● TASK INPUT:
════════
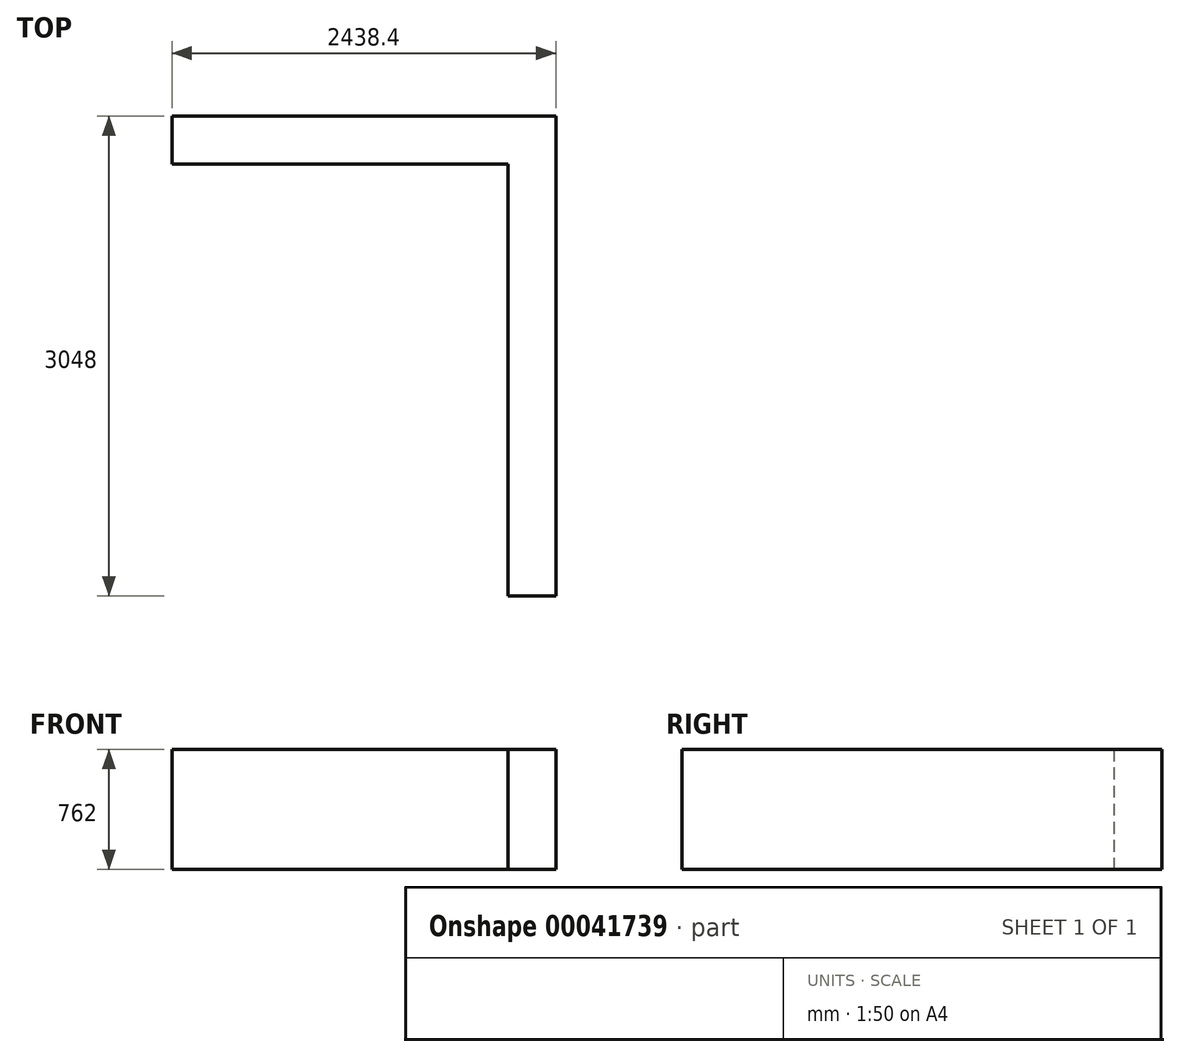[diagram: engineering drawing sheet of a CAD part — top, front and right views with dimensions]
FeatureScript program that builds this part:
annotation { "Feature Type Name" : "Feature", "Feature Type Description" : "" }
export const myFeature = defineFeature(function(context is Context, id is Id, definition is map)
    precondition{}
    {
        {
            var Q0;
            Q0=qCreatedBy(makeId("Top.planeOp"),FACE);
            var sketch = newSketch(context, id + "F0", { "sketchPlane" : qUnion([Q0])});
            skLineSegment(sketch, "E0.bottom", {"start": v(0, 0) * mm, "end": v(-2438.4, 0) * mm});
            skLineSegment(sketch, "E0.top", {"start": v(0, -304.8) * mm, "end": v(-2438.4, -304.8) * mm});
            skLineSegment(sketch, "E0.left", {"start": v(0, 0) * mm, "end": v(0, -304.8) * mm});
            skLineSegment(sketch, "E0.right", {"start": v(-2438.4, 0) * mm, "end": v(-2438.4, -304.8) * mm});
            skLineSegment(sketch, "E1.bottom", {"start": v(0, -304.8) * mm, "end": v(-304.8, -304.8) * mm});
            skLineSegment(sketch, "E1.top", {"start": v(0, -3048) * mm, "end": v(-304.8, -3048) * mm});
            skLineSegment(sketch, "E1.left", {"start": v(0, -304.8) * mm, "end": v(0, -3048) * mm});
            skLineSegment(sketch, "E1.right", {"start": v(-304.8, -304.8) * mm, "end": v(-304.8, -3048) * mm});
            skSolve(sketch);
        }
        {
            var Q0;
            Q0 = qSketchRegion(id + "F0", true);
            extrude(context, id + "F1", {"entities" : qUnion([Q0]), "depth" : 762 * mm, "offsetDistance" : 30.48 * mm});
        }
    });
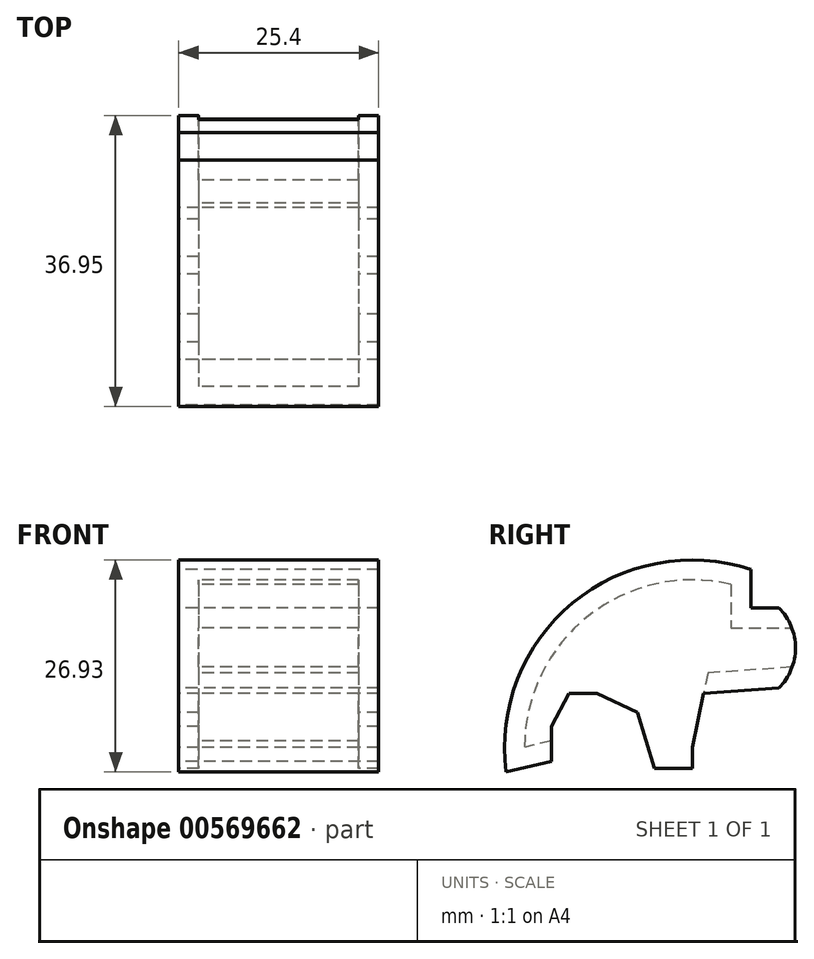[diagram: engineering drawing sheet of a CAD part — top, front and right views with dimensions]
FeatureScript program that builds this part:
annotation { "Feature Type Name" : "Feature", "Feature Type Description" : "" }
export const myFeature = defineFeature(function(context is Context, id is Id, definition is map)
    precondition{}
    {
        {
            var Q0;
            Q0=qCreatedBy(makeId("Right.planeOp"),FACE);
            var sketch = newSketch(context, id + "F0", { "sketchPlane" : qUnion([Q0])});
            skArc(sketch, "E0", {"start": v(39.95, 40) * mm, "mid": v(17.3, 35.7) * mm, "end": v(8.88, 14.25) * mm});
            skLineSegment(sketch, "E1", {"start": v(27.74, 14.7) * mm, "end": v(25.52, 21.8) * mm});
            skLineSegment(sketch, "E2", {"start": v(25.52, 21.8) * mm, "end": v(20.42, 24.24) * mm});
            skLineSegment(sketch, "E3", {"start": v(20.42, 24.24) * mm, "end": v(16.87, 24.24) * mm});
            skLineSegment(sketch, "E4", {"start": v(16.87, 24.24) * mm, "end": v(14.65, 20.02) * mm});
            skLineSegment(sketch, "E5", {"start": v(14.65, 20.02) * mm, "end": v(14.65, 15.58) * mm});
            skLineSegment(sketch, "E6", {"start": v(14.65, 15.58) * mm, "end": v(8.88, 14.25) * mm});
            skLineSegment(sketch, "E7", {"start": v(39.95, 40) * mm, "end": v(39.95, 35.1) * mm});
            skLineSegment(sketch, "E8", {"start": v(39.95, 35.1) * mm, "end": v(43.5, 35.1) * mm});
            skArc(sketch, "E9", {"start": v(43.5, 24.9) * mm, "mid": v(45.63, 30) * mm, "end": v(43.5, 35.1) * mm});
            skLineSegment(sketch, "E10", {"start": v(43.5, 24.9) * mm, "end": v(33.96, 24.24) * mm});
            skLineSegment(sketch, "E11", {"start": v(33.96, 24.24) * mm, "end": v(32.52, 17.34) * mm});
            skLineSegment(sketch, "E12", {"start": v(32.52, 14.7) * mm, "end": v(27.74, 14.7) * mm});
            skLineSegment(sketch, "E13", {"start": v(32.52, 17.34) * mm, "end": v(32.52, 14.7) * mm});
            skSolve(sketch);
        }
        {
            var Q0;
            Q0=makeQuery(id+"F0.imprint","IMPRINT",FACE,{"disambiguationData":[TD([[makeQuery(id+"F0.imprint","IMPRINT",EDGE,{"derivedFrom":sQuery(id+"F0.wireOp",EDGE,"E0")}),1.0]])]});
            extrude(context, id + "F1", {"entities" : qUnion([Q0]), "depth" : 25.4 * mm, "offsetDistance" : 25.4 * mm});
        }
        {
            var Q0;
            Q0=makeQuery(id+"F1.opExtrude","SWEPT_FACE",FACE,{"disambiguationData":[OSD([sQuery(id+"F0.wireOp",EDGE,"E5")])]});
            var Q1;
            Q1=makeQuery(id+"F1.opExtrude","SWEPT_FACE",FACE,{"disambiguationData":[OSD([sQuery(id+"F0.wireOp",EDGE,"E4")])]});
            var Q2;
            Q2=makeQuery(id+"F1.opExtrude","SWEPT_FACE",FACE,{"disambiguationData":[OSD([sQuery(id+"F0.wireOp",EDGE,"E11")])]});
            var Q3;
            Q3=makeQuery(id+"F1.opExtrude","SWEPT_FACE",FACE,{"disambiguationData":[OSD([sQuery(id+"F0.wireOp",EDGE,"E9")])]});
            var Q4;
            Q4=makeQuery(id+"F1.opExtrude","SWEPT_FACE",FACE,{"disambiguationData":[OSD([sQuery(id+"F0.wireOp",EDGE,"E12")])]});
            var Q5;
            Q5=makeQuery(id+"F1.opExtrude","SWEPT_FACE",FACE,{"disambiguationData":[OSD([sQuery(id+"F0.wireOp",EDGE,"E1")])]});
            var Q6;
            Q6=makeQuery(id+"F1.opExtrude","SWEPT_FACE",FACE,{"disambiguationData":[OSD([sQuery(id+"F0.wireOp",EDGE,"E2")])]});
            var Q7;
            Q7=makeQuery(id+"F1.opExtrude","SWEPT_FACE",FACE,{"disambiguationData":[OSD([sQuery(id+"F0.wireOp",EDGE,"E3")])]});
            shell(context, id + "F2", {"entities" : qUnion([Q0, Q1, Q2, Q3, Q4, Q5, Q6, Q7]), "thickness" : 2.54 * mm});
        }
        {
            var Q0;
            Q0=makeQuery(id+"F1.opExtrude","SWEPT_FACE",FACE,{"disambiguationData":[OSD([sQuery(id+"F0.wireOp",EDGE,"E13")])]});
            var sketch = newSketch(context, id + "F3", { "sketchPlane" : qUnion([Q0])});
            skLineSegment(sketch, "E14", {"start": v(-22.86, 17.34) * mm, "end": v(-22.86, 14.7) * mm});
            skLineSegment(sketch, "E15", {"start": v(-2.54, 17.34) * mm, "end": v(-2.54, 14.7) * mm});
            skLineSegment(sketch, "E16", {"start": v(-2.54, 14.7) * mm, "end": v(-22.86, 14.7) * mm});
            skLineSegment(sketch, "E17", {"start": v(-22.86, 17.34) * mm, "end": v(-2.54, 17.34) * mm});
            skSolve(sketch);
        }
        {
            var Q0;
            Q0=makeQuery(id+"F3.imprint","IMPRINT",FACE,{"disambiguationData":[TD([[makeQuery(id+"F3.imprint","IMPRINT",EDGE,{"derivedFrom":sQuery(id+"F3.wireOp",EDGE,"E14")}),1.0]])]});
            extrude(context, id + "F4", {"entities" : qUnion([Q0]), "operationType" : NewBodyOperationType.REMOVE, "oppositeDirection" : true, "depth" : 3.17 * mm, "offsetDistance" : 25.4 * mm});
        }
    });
════════
● TASK DETAILS:
Identify each line in the listing above that contains the string "qCreatedBy", and copy every such line. Uppercase and lowercase letters count as different.

● RESULT FOR THIS EXERCISE:
            Q0=qCreatedBy(makeId("Top.planeOp"),FACE);
            Q0=qCreatedBy(makeId("Right.planeOp"),FACE);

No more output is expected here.